EXCERPT TO READ:
════════════════

Minister of Education Dr Nyan Gadsby-Dolly has denied claims that the Gasparillo Secondary School is unsafe.
She was responding after parents and students protested against the poor state of infrastructure.
Parents want the minister to visit the school to see first-hand the conditions and to list the cost of works done and say when repairs will be completed.
In response to questions in Parliament on Friday, Gadsby-Dolly said there were no signs the infrastructure was structurally compromised, and therefore not collapsing.
She said repairs are actively ongoing at the 39-year-old school. She said some areas deemed critical were undertaken during the vacation period, including roof and ceiling replacement in Block B and covered walkway. Air condition repairs electrical repairs, burglar proofing, railing, stairwell, windows and partition were among repairs undertaken.
She said some works were scheduled to take place over the academic year.
At a protest on Friday, parents of students said building's roof was in need of repair. They said there were missing ceiling tiles, collapsing beams, falling stairwell, faulty white boards and decaying desks.
Photos taken by students, were shown to the media by Tabaquite MP Anita Haynes, in whose constituency the school is located, during a news conference on September 7.
President of the Parent Teachers' Association (PTA) Joselle Raymond said there were structural defects in the building, which are a security risk for the 750 students and 57 staff members.
On the first day of school, she said, a student injured a finger from a rusty metal from the railing. The student was taken for medical treatment.
Questioning why the repairs were not done during the July/August vacation, Raymond called for urgent repairs to the roof, ceilings, partitions, railing, staircase and other areas, “so the school could be safe and comfortable for our kids to learn.”
The parents, including those of form one students, said after paying for books and uniform, they did not want to keep their children at home.
One asked why was the school reopened when there was so much work still to be done.
President of TTUTA Martin Lum Kin said his officers visited the school on September 7 and found numerous health and safety issues.
“We are quite surprised at the level of dysfunction that is going on in terms of infrastructure. We are calling on the MOE to ensure the necessary works are done, the money is released and work done to ensure that students and educators can come out and continue the work of education.
“It is quite disheartening and alarming we should be at that stage at this point in time.”

════════════════

DATA EXCERPTS:
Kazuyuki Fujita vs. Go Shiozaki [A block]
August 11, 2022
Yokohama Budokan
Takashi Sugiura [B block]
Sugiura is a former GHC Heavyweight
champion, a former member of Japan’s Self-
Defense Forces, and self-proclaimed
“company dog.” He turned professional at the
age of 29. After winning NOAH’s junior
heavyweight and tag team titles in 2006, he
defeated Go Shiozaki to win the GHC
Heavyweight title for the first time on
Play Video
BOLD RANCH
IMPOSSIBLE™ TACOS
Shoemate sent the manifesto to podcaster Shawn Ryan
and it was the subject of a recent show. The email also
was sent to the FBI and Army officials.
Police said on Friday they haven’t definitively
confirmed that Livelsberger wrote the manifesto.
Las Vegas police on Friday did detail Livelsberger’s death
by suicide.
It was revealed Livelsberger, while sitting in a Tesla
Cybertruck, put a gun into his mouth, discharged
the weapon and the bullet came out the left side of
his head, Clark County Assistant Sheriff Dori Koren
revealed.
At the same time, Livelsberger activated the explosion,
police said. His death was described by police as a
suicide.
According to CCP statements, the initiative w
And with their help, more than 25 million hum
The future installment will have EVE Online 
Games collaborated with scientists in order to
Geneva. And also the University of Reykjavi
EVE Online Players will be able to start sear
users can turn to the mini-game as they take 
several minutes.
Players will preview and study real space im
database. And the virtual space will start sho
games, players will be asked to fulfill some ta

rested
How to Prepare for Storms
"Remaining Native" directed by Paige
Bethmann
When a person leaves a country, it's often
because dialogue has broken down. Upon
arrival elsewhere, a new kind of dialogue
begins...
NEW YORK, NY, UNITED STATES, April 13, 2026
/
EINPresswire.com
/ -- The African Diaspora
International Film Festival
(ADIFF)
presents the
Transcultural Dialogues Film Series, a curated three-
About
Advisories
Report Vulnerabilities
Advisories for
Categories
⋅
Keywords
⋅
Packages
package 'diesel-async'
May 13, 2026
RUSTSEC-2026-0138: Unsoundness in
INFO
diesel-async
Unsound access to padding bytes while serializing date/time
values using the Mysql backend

════════════════

WHAT NEEDS TO BE DONE: Quote the article on Gasparillo Secondary School word for word, from "She said some works" down to "57 staff members.". The rows have no connection to the article on Gasparillo Secondary School.

RESULT OF THIS EXERCISE:
She said some works were scheduled to take place over the academic year.
At a protest on Friday, parents of students said building's roof was in need of repair. They said there were missing ceiling tiles, collapsing beams, falling stairwell, faulty white boards and decaying desks.
Photos taken by students, were shown to the media by Tabaquite MP Anita Haynes, in whose constituency the school is located, during a news conference on September 7.
President of the Parent Teachers' Association (PTA) Joselle Raymond said there were structural defects in the building, which are a security risk for the 750 students and 57 staff members.